Ferrer grał lepiej niż tydzień temu, Murray podobnie, ale i tak za słabo, wciąż za dużo błędów i rekordowa (w tym sezonie) liczba podwójnych błędów w jednym meczu.
Tak jak pisałem ostatnio nie ma co grać już w tym roku bo
tenis się prawie skończył, mam jeszcze parę pomysłów z finałów
ATP które będę grał wysoko i przy pierwszym, który nie wejdzie robię sobie przerwę do stycznia - chyba że pójdzie naprawdę dobrze :razz:
Pierwszy to:
#184
????
Nadal @1.70 [6:3, 6:2]
1000j * 1.70 = 1700j

Tak jak para z kuponu wyżej, ta dwójka również grała tydzień temu, również stawiałem przeciw Stanowi i również Nadal dostał 0:2, miał swoje sytuacje w obu setach i powinien wygrać co najmniej jednego z nich, a zamiast tego spartolił sytuacje w obu tych setach.
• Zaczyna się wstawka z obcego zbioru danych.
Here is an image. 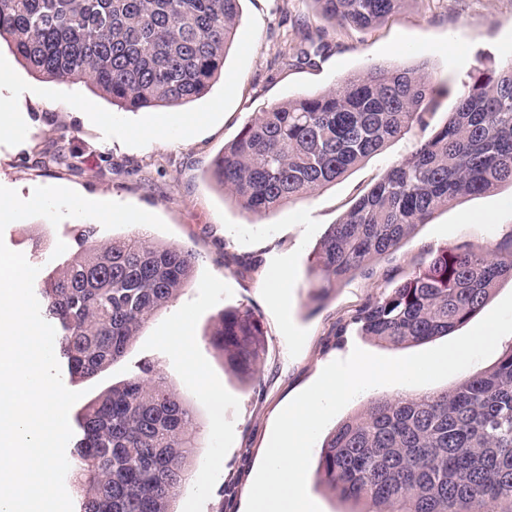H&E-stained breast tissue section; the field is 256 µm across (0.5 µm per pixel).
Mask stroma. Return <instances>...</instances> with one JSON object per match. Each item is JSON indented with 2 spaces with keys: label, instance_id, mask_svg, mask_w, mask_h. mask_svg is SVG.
Segmentation results:
<instances>
[{
  "label": "stroma",
  "instance_id": "stroma-1",
  "mask_svg": "<svg viewBox=\"0 0 512 512\" xmlns=\"http://www.w3.org/2000/svg\"><path fill=\"white\" fill-rule=\"evenodd\" d=\"M312 0H242L224 71L201 99L178 108L126 112L81 84L37 80L0 39L10 83L0 108L15 122L0 133V185L30 197L38 186H62L98 201L134 204L159 216L156 240L195 255V279L154 315L126 354L88 382L70 383L93 396L151 364L194 407L201 452L191 466L177 512H245L246 494L268 446L277 415L333 360L354 348L401 357L420 352L360 333L356 321L386 289L429 264L439 249L512 247V187L459 199L419 225L389 255L313 299V250L330 224L443 125L455 92L480 64L512 60V0H408L381 24L328 33L327 49L302 65L279 58L324 28ZM426 63L436 98L425 126L314 195L253 215L223 196L208 171L243 126L274 105L336 86L373 66ZM66 161H56L57 153ZM79 219L52 225L42 217L9 224L0 239L38 267L42 288L59 260L77 248ZM251 311L265 336L256 380L244 383L206 340L221 310ZM188 328L190 339L177 332ZM224 396L213 420L209 392Z\"/></svg>",
  "mask_w": 512,
  "mask_h": 512
}]
</instances>
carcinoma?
<instances>
[{"mask_svg":"<svg viewBox=\"0 0 512 512\" xmlns=\"http://www.w3.org/2000/svg\"><path fill=\"white\" fill-rule=\"evenodd\" d=\"M240 0H0L6 37L38 79L80 82L121 110L171 108L210 90L224 67ZM335 30L369 29L406 0H313ZM435 93L418 67H374L332 90L261 112L215 159L210 177L258 214L302 200L425 122ZM512 185V60L478 67L448 121L416 144L334 224L315 251L314 297L392 252L460 198ZM79 249L42 287L62 331L71 379L120 359L194 277L193 253L145 233ZM512 281V248H443L427 267L357 317L361 332L400 347L446 336ZM243 380L258 374L264 330L224 309L209 333ZM72 469L82 512H175L198 452L192 407L147 365L78 413ZM322 480L361 512H512V347L491 369L438 394L380 397L323 440Z\"/></svg>","mask_w":512,"mask_h":512,"instance_id":"obj_1","label":"carcinoma"}]
</instances>
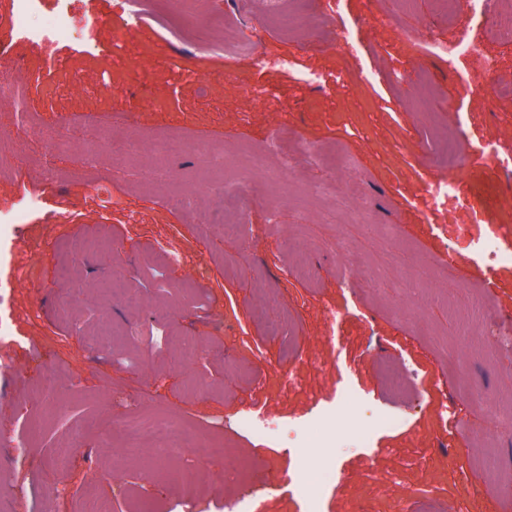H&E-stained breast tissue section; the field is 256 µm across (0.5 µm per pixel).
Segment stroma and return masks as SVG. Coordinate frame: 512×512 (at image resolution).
Segmentation results:
<instances>
[{
  "instance_id": "1",
  "label": "stroma",
  "mask_w": 512,
  "mask_h": 512,
  "mask_svg": "<svg viewBox=\"0 0 512 512\" xmlns=\"http://www.w3.org/2000/svg\"><path fill=\"white\" fill-rule=\"evenodd\" d=\"M71 8L93 18L83 39L0 40L18 62L0 106V211L40 200L0 226V512H226L248 488L264 512H304L301 476L319 512H512V346L489 336L512 330V265L494 272L484 335L448 319L484 287L474 241L512 242V181L472 155L458 174L471 206L434 207L433 140L412 110L428 77L432 107L471 145L512 153V95L474 98L475 62L452 71L413 43L478 19L441 18L435 0H309L298 13L313 29L285 32L265 25L268 0H192L188 17L158 0L163 24L115 54L117 0ZM200 21L253 53L198 51ZM132 134L143 154L114 176L105 143ZM158 135L223 150L222 181L251 198L239 236L188 220L215 206L191 184L209 162L181 150L150 170ZM274 137L292 159L277 185L252 167L276 168ZM302 141L347 166L307 159ZM113 277L108 300L97 284ZM106 317L123 336L104 348L92 336ZM384 360L410 370L409 397L387 392ZM246 414L274 430L240 428ZM133 419L182 426L183 455L154 457L149 433L132 454ZM210 434L234 461L196 462ZM191 463L205 494L185 503L171 476Z\"/></svg>"
}]
</instances>
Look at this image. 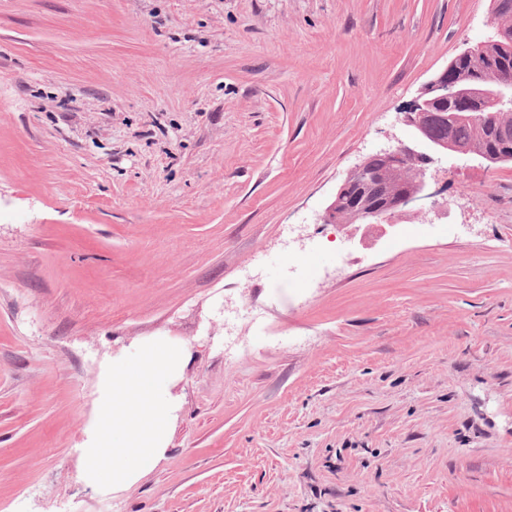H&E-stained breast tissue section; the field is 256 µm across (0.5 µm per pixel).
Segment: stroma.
Segmentation results:
<instances>
[{
	"label": "stroma",
	"mask_w": 512,
	"mask_h": 512,
	"mask_svg": "<svg viewBox=\"0 0 512 512\" xmlns=\"http://www.w3.org/2000/svg\"><path fill=\"white\" fill-rule=\"evenodd\" d=\"M495 37L490 0H0V512H512V162L321 221ZM157 343L166 453L88 484L106 368Z\"/></svg>",
	"instance_id": "1"
}]
</instances>
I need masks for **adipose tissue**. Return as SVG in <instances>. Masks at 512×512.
<instances>
[{"instance_id":"1","label":"adipose tissue","mask_w":512,"mask_h":512,"mask_svg":"<svg viewBox=\"0 0 512 512\" xmlns=\"http://www.w3.org/2000/svg\"><path fill=\"white\" fill-rule=\"evenodd\" d=\"M181 359L180 350L150 346L132 364L112 366L100 423L91 443L81 450L83 480L119 490L163 457L169 417L165 384Z\"/></svg>"}]
</instances>
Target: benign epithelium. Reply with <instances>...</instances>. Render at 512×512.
Segmentation results:
<instances>
[{"label":"benign epithelium","instance_id":"7a95c632","mask_svg":"<svg viewBox=\"0 0 512 512\" xmlns=\"http://www.w3.org/2000/svg\"><path fill=\"white\" fill-rule=\"evenodd\" d=\"M450 100H456L464 106L474 105L487 112V116L493 117L495 113L503 111L504 107L512 105V80L503 79L491 84H463L450 88L448 70L440 72L429 82L411 109L402 113L401 117L402 123L414 131L415 142L424 145L428 152H420L400 142L376 153V156L384 159L388 170L397 176L409 169L413 170L416 175L414 188L389 195L381 202L377 201L375 194L379 188L380 174L372 170L371 158L366 157L349 172L339 186L334 199L325 208L323 222L343 226L393 224L396 217L407 214L412 204L427 199L431 200V212L437 216L446 214L447 205L436 200L438 191L431 190V183L426 175L427 167L434 162L435 154L452 152L463 156H477L488 166L511 162L512 153L508 151L462 149L448 141L433 138L430 132L432 118L435 117L443 123L464 118L459 112L444 111Z\"/></svg>","mask_w":512,"mask_h":512}]
</instances>
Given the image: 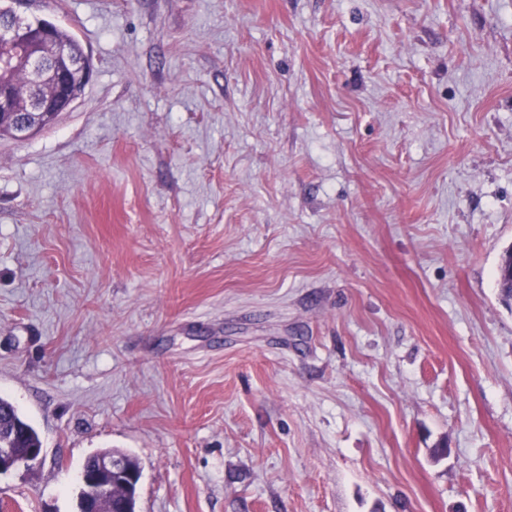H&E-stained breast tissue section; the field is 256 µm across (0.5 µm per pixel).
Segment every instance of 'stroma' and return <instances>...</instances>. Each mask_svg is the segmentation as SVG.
<instances>
[{
  "mask_svg": "<svg viewBox=\"0 0 512 512\" xmlns=\"http://www.w3.org/2000/svg\"><path fill=\"white\" fill-rule=\"evenodd\" d=\"M26 11L93 75L0 137V512H512V0ZM39 19L44 23V28H37L36 30H43L49 37L52 46L66 48L69 51V56L72 58H83L85 52L81 44L73 35L57 27L55 24L46 19ZM7 409L9 418L2 421L1 441L9 448H0V476L18 468L38 465L43 458V448H38L40 438L37 431L18 413L14 405L0 398L1 414ZM24 453L26 448H34L24 456H17L12 451ZM121 452V451H119ZM126 462L118 456L109 453H98L91 458L90 468L82 470L80 480L85 487V492L89 495V502H80L78 500L77 512H120V506L125 501L133 502L136 495H130L131 491L128 483L116 479L113 481V488L109 491V496H113V506L117 510L101 508L102 494H106L110 488L109 485L101 484V477L108 476L112 479L116 476L125 477L130 474V469L140 467L138 461L129 454L123 453ZM128 467V468H127ZM91 499L94 500L93 505L90 504Z\"/></svg>",
  "mask_w": 512,
  "mask_h": 512,
  "instance_id": "1",
  "label": "stroma"
}]
</instances>
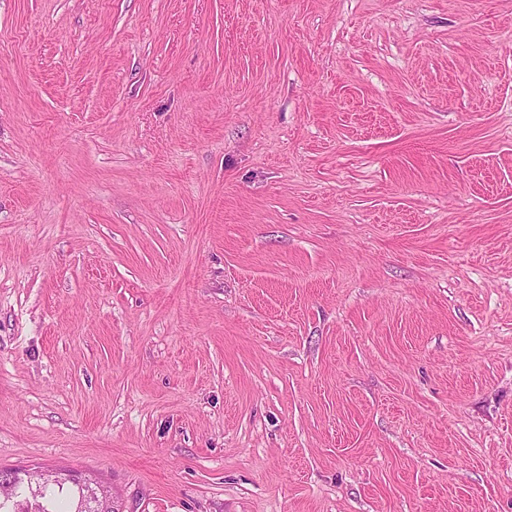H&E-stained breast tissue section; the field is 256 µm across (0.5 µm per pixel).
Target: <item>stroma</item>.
Instances as JSON below:
<instances>
[{"label": "stroma", "mask_w": 512, "mask_h": 512, "mask_svg": "<svg viewBox=\"0 0 512 512\" xmlns=\"http://www.w3.org/2000/svg\"><path fill=\"white\" fill-rule=\"evenodd\" d=\"M17 467L512 512V0H0Z\"/></svg>", "instance_id": "stroma-1"}]
</instances>
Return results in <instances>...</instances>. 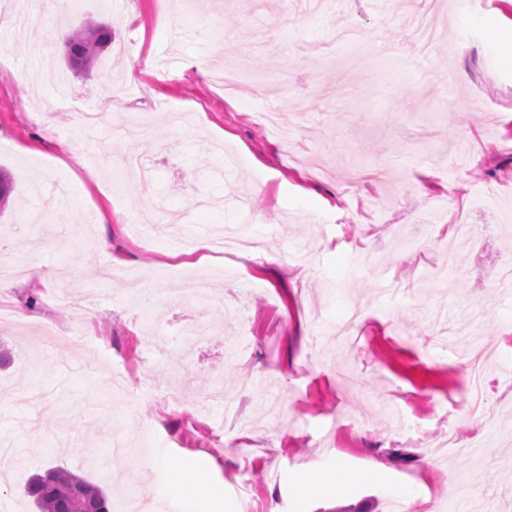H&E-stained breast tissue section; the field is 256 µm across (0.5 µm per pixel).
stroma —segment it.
Here are the masks:
<instances>
[{"label": "stroma", "instance_id": "1", "mask_svg": "<svg viewBox=\"0 0 512 512\" xmlns=\"http://www.w3.org/2000/svg\"><path fill=\"white\" fill-rule=\"evenodd\" d=\"M67 2L47 0L19 39L14 0H0V169L14 184L0 237L11 263L46 272L0 294V446L15 460L0 498L32 512L16 488L61 465L102 485L109 512H152L176 472L241 489L182 512H390L403 485L406 512H512V285L498 272L512 208L480 203L489 187L512 198V0H183L166 25L159 0H80L72 16ZM71 18L112 28L87 74L53 35ZM229 51L247 71L228 98L207 69ZM131 54L149 66L113 97ZM283 70L292 92L269 94L264 78ZM65 90L87 111L152 120L113 144L61 105ZM163 102L191 126L164 150ZM113 148L153 168L154 194L95 169ZM147 208L143 245L128 219ZM426 216L434 233L397 250ZM175 224L201 243L245 230L274 260L189 250ZM456 224L477 233L451 240ZM363 252L420 289L381 292ZM169 267L207 276L212 304L144 306L109 278ZM62 284L94 306L53 303ZM74 327L86 349L67 343ZM475 348L500 385L486 420L497 453L422 465L420 433L447 429ZM249 378L259 387L239 392ZM202 453L210 470L195 468ZM340 465L357 479L336 483Z\"/></svg>", "mask_w": 512, "mask_h": 512}]
</instances>
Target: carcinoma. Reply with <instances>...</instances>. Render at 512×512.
Returning a JSON list of instances; mask_svg holds the SVG:
<instances>
[{
    "label": "carcinoma",
    "mask_w": 512,
    "mask_h": 512,
    "mask_svg": "<svg viewBox=\"0 0 512 512\" xmlns=\"http://www.w3.org/2000/svg\"><path fill=\"white\" fill-rule=\"evenodd\" d=\"M112 40V31L94 21L67 41L69 62L89 72L100 51ZM39 512H108L107 495L98 485L65 467L34 475L27 486Z\"/></svg>",
    "instance_id": "carcinoma-1"
}]
</instances>
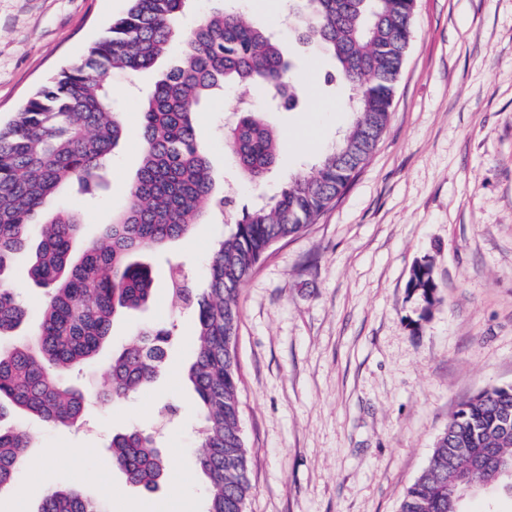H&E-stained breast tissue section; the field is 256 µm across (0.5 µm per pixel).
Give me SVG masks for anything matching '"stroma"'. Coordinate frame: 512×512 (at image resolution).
Here are the masks:
<instances>
[{
	"label": "stroma",
	"instance_id": "obj_1",
	"mask_svg": "<svg viewBox=\"0 0 512 512\" xmlns=\"http://www.w3.org/2000/svg\"><path fill=\"white\" fill-rule=\"evenodd\" d=\"M245 18L272 27L314 97L272 112L266 95L225 86L198 112L196 136L213 164L214 191L237 209L277 196L346 129L337 112L351 90L326 82L331 61L299 43L256 0ZM127 0H0V123L60 68L79 60ZM157 71L108 82L125 127L92 202L61 190L51 209H77L81 244L127 205L141 161V99ZM259 112L288 143L262 188L240 174L223 129L241 107ZM217 218L145 257L153 298L116 317L95 360L65 378L85 397L83 423L53 427L14 415L31 438L0 512H37L49 489L70 487L109 512H205L196 459L201 420L185 380L190 310L174 304L169 268L202 280ZM437 285L433 303L408 286L416 265ZM19 254L11 279L37 331L43 292ZM237 360L251 490L245 512H399L458 404L512 387V0H416L409 49L387 128L345 193L301 234L273 244L238 291ZM172 331L157 380L102 400L108 366L143 326ZM153 432L167 480L146 491L112 462L114 434Z\"/></svg>",
	"mask_w": 512,
	"mask_h": 512
}]
</instances>
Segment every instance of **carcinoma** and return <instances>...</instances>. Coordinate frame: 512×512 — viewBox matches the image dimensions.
<instances>
[{
  "mask_svg": "<svg viewBox=\"0 0 512 512\" xmlns=\"http://www.w3.org/2000/svg\"><path fill=\"white\" fill-rule=\"evenodd\" d=\"M191 0H129L126 12L84 59L61 69L0 127V338L25 321L6 272L26 252L44 303L35 339L0 348V416L30 414L53 426H74L82 394L58 375L96 357L114 318L147 305L151 268L136 259L186 236L209 211L230 200L214 193L211 160L197 142L195 115L226 84L255 86L275 99L299 95L291 61L272 29L247 22L223 0L194 27L176 21ZM288 19L299 41L336 63L355 90L352 121L318 158L313 172L288 179L279 195L230 219L217 238L200 293L179 266L170 270L172 298L195 313V359L187 372L203 412L198 465L208 480L206 512H241L250 491L241 426L236 359L240 286L277 241L301 233L347 190L353 171L370 157L388 124L396 79L407 54L414 0H290ZM180 40V56L142 102V159L128 204L100 238L76 252L75 211L38 220L64 187L97 195L100 179L124 136L108 77L145 71ZM246 182L259 187L276 165L280 142L256 112L244 110L225 131ZM409 288L432 301L437 285L426 266L413 269ZM170 332L147 327L112 360V394L150 384ZM29 436L0 428V491L11 486ZM112 460L128 481L146 490L166 477L152 435L130 429L113 435ZM502 483L512 490V388L483 389L461 402L436 440L428 464L406 490L400 512H460L463 497ZM40 512H105L99 500L73 489H51Z\"/></svg>",
  "mask_w": 512,
  "mask_h": 512,
  "instance_id": "cac0c4a2",
  "label": "carcinoma"
}]
</instances>
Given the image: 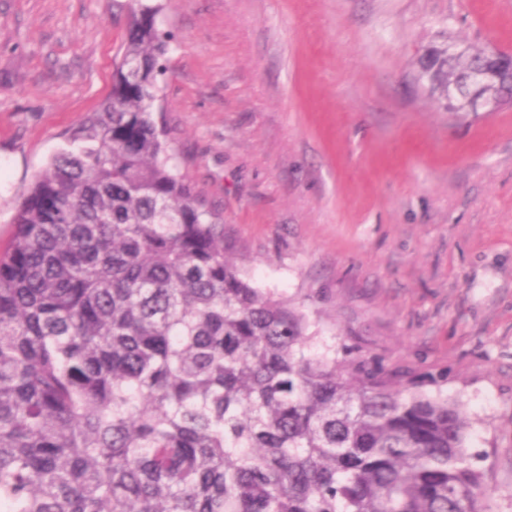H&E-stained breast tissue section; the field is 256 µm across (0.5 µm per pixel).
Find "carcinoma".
<instances>
[{"label": "carcinoma", "mask_w": 512, "mask_h": 512, "mask_svg": "<svg viewBox=\"0 0 512 512\" xmlns=\"http://www.w3.org/2000/svg\"><path fill=\"white\" fill-rule=\"evenodd\" d=\"M158 13L132 8L111 96L0 247V512H488L459 401L311 352L227 256L157 124ZM487 55L419 78L467 112ZM487 91L512 104V71Z\"/></svg>", "instance_id": "carcinoma-1"}]
</instances>
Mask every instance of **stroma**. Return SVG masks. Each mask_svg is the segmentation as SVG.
Listing matches in <instances>:
<instances>
[{
    "label": "stroma",
    "instance_id": "35a3bbf8",
    "mask_svg": "<svg viewBox=\"0 0 512 512\" xmlns=\"http://www.w3.org/2000/svg\"><path fill=\"white\" fill-rule=\"evenodd\" d=\"M174 39V163L254 286L318 350L461 400L490 512H512V107L454 116L431 46L512 50V0H150ZM129 0H0V242L112 90Z\"/></svg>",
    "mask_w": 512,
    "mask_h": 512
}]
</instances>
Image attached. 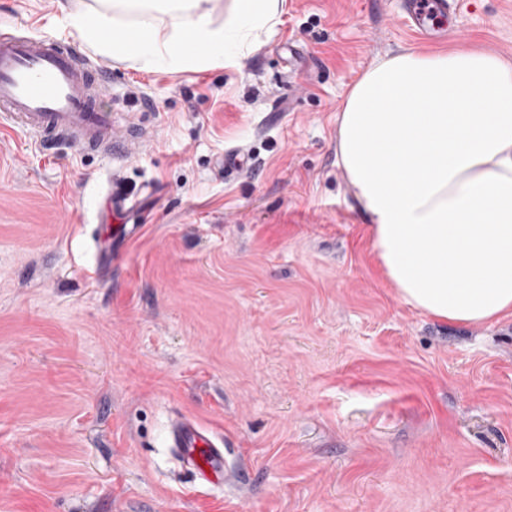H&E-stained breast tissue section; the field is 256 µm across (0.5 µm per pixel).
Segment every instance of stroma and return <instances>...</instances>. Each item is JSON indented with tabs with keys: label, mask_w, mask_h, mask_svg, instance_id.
Returning <instances> with one entry per match:
<instances>
[{
	"label": "stroma",
	"mask_w": 512,
	"mask_h": 512,
	"mask_svg": "<svg viewBox=\"0 0 512 512\" xmlns=\"http://www.w3.org/2000/svg\"><path fill=\"white\" fill-rule=\"evenodd\" d=\"M84 0H0L65 40ZM232 61L112 69L146 147L103 158L0 131V512H512V316L433 319L380 271L336 156L358 77L405 49L512 60V0L436 39L400 0H281ZM248 163L225 164L230 154ZM140 225L89 277L106 192ZM222 433L248 486L166 446Z\"/></svg>",
	"instance_id": "1"
}]
</instances>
Stan też swoje miał i mógł to szybciej skończyć, więc mimo wszystko wynik był jako tako fair. Dzisiaj scena dużo większa, Wawrinka tu broni półfinału czyli wyszedł z grupy rok temu (jak dla mnie to i w finale powinien wtedy zagrać), Nadal rok temu nie grał. Czuje się na korcie ostatnio dobrze aż się tym "chwalił" w wywiadach, a to jest bardzo dobry znak, biorąc pod uwagę prestiż tego turnieju. Myślę że Nadal zrobi dzisiaj to co powinien zrobić tydzień temu, nie bać się i grać swoje i przede wszystkim będzie efektywniejszy i agresywniejszy w ważnych momentach, a wtedy o zwycięstwo nie będzie musiał się tak męczyć. Dobrze wie że trafił do grupy śmierci, jeśli przegra dzisiaj ze Stanem to ma bardzo dużą szansę na nie wyjście z grupy, a na to sobie nie pozwoli.